When using my plugin, ChatGPT usually needs to generate and send a significant number of tokens with each request. Currently, my service can only start working on a request once all of the tokens have been generated and the request has been sent.
The result is my plugin seems much slower than is strictly necessary. The user experience would be dramatically improved if the request was initiated immediately, and the request body was streamed in as each token is generated, similar to using stream: true in the completion API.
Is anyone from OpenAI able to say whether this is likely to be supported in future?
Respectfully, I’m puzzled by the tone of your reply. I suggest updating the first post of the “read this before posting” thread. I did see the first post there, but the part you mentioned is buried quite far down the page. I certainly do not expect any replies within a particular timeframe, and I’m sorry if my post implied that.
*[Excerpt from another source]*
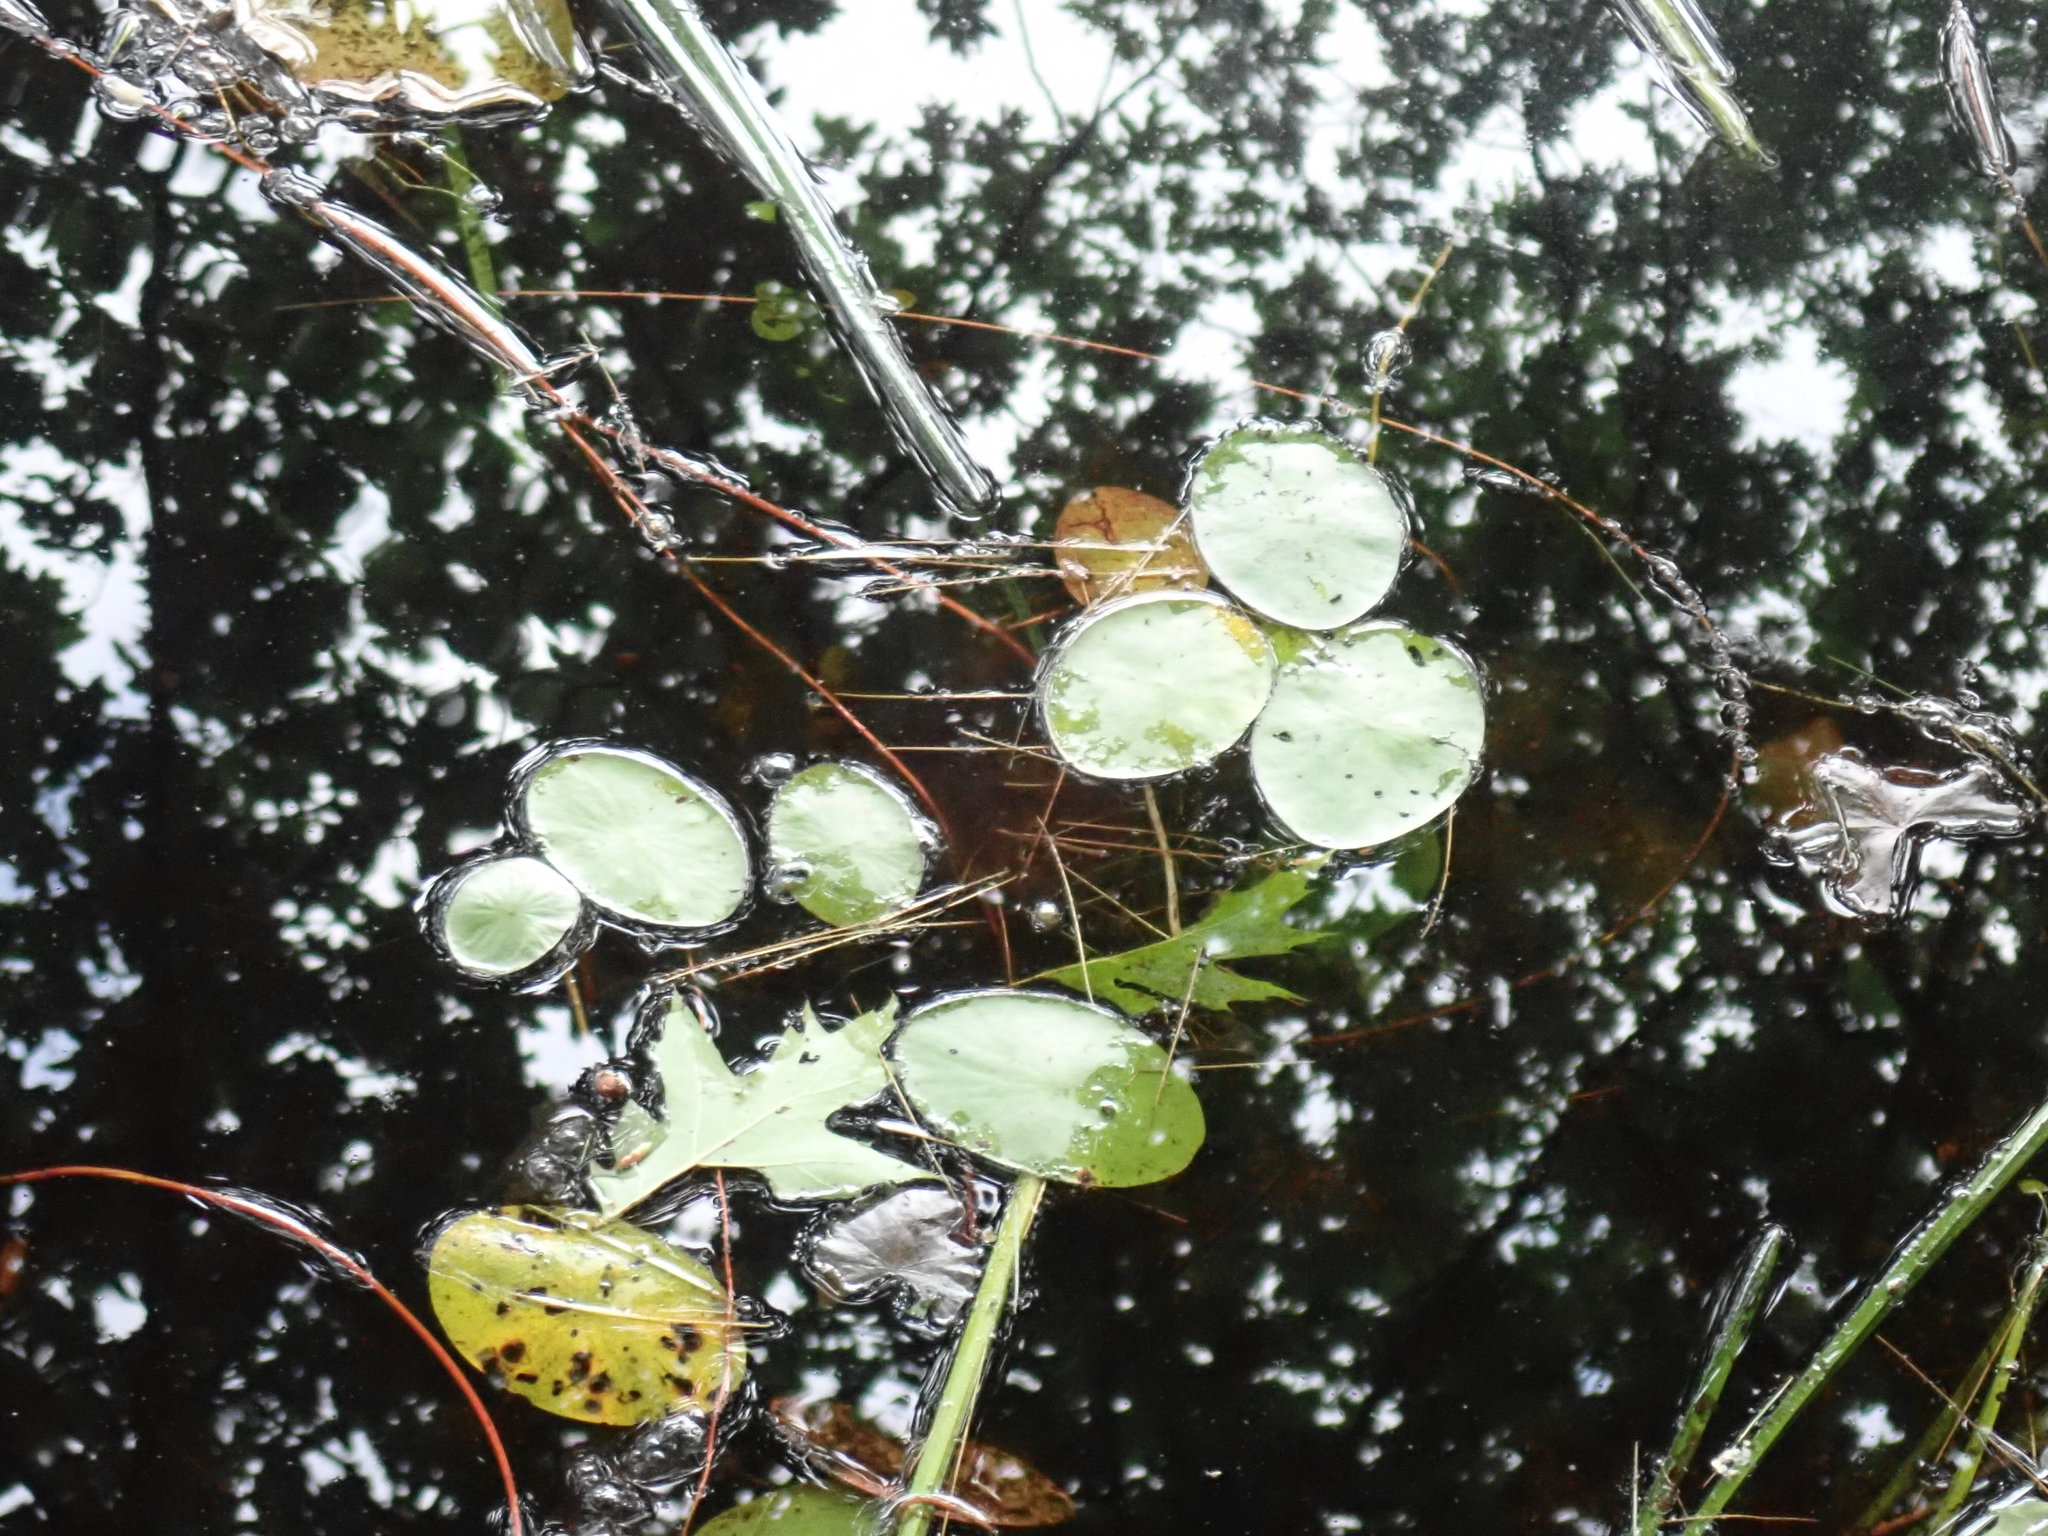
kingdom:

I mainly posted this here to see if anyone else is interested in the same feature.
I would not put it that way.
Over time I just learned were the OpenAI staff make information public and check it daily.
If you would like such places please ask as new topic and I will reply.
I am never given any inside information, when the public sees it, I first see it.
However I am given some perks for being a frequent contributor to this site such as being granted moderator status and given the ChatGPT plugin developer options. But I suspect part of the reason I was given moderator is because I have been a Discourse admin, which has even more rights, on another site for a few years and a daily visitor of the Discourse Meta site so keep up to date with Discourse and known to the Discourse staff, some of whom are on this site.
Sorry if it seemed a bit harsh but over the years learned that if I give an inch with new users some will troll you into a debate. Being firm and direct upfront sets the level higher and it is easier to lower the level than raise the level.